Supporters of the new legislation contend allowing clerks to count absentee ballots early would increase security by reducing the potential for late-night worker fatigue and limit how many times they have to physically handle ballots.
“There’s nothing in this bill that opens the door for fraud or invites it,” House Elections Chair Penelope Tsernoglou, D-East Lansing, told Bridge. “This is just allowing clerks to have the appropriate amount of time to process the ballots. It’s done in the majority of other states.”
Under the legislation, voters would also have a new option to feed their own absentee ballot into a tabulator if they want to ensure it is counted, complementing separate bills that would require new electronic tracking programs to inform voters when mail-in ballots are received and processed.
The proposals would also remove current rules requiring election workers at absentee counting boards to be sequestered until the job is done, a process that took more than 24 hours in some communities in the last presidential election.
Giving clerks and workers more flexibility would ensure they have “awareness and alertness” as they count absentee ballots, Democratic Lansing City Clerk Chris Swope told lawmakers Tuesday in committee testimony.
The one or two days of "pre-processing" that lawmakers allowed for the 2020 and 2022 elections – allowing clerks to open envelopes but not count absentee ballots – "actually turned out to be a pretty inefficient way to handle ballots" because "we ended up handling ballots multiple times," Swope added.

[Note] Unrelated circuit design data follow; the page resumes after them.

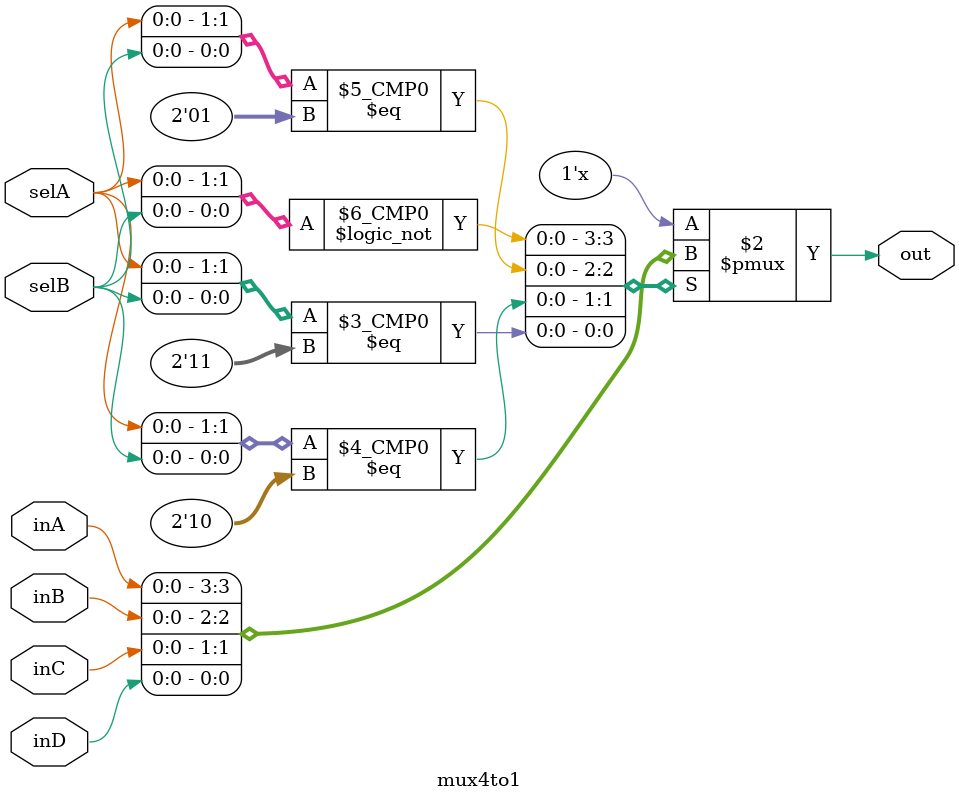
<source format=v>
`timescale 1ns/1ps

module mux4to1(selA,selB,inA,inB,inC,inD,out);
	input selA,selB;
	input inA,inB,inC,inD;
	output reg out;
	
	always @(*)
		begin
			case({selA,selB})
				2'b00:   out = inA;
				2'b01:   out = inB;
				2'b10:   out = inC;
				2'b11:   out = inD;
				default: out = 1;
			endcase
		end

endmodule
</source>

Allowing early tabulation would be "more secure" because "once you finish tabulating (ballots), you're going to seal them in a container and they will never be touched again unless there's a recount or some other action,” he said.
If enacted, Michigan would become the 11th state to allow clerks to count absentee ballots before Election Day, and the thirty-ninth state to allow for some form of early processing, according to the National Conference of State Legislatures.

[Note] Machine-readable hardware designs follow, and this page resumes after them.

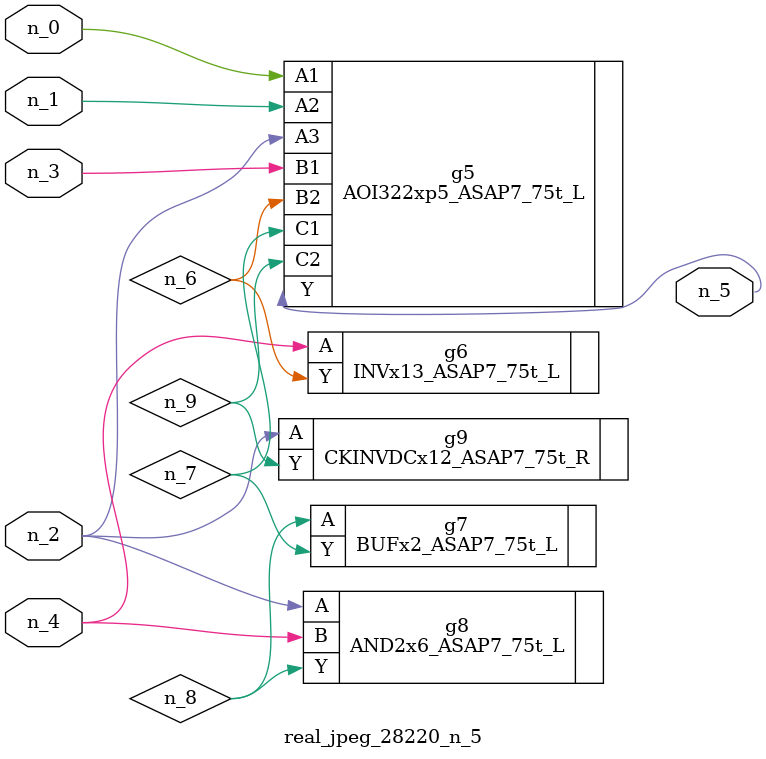
<source format=v>
module real_jpeg_28220_n_5 (n_4, n_0, n_1, n_2, n_3, n_5);

input n_4;
input n_0;
input n_1;
input n_2;
input n_3;

output n_5;

wire n_8;
wire n_6;
wire n_7;
wire n_9;

AOI322xp5_ASAP7_75t_L g5 ( 
.A1(n_0),
.A2(n_1),
.A3(n_2),
.B1(n_3),
.B2(n_6),
.C1(n_7),
.C2(n_9),
.Y(n_5)
);

AND2x6_ASAP7_75t_L g8 ( 
.A(n_2),
.B(n_4),
.Y(n_8)
);

CKINVDCx12_ASAP7_75t_R g9 ( 
.A(n_2),
.Y(n_9)
);

INVx13_ASAP7_75t_L g6 ( 
.A(n_4),
.Y(n_6)
);

BUFx2_ASAP7_75t_L g7 ( 
.A(n_8),
.Y(n_7)
);


endmodule
</source>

Former Senate GOP Leader Mike Shirkey, R-Clarklake, acknowledged after the 2020 election that the Legislature could have prevented delayed results that year by giving clerks more flexibility to process absentee ballots.
Shirkey touted laws in Florida, a Republican-led state, that allow clerks to feed ballots into tabulators weeks before Election Day. Despite a population more than twice the size of Michigan’s, Florida was able to report results much faster.

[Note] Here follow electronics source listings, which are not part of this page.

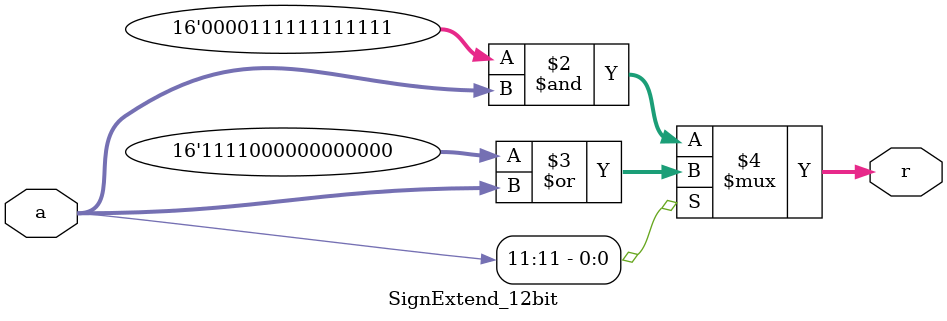
<source format=v>
`timescale 1ns / 1ps
module SignExtend_12bit(
	input [11:0] a,
	output[15:0] r
    );
	assign r = (a[11] == 0)? 16'h0FFF&a : 16'hF000|a;

endmodule

</source>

The new legislation will "help diminish the type of toxic misinformation that we had in 2020, and to a lesser extent in 2022," said Erica Peresman, an attorney and senior advisor to the Promote The Vote coalition that has pushed to overhaul Michigan election law.
"The results of an election don't change when reporting happens later. But unfortunately, there is a perception sometimes that they change when you have precinct results being reported prior to absentee ballot results. And that is exactly what happened in 2020."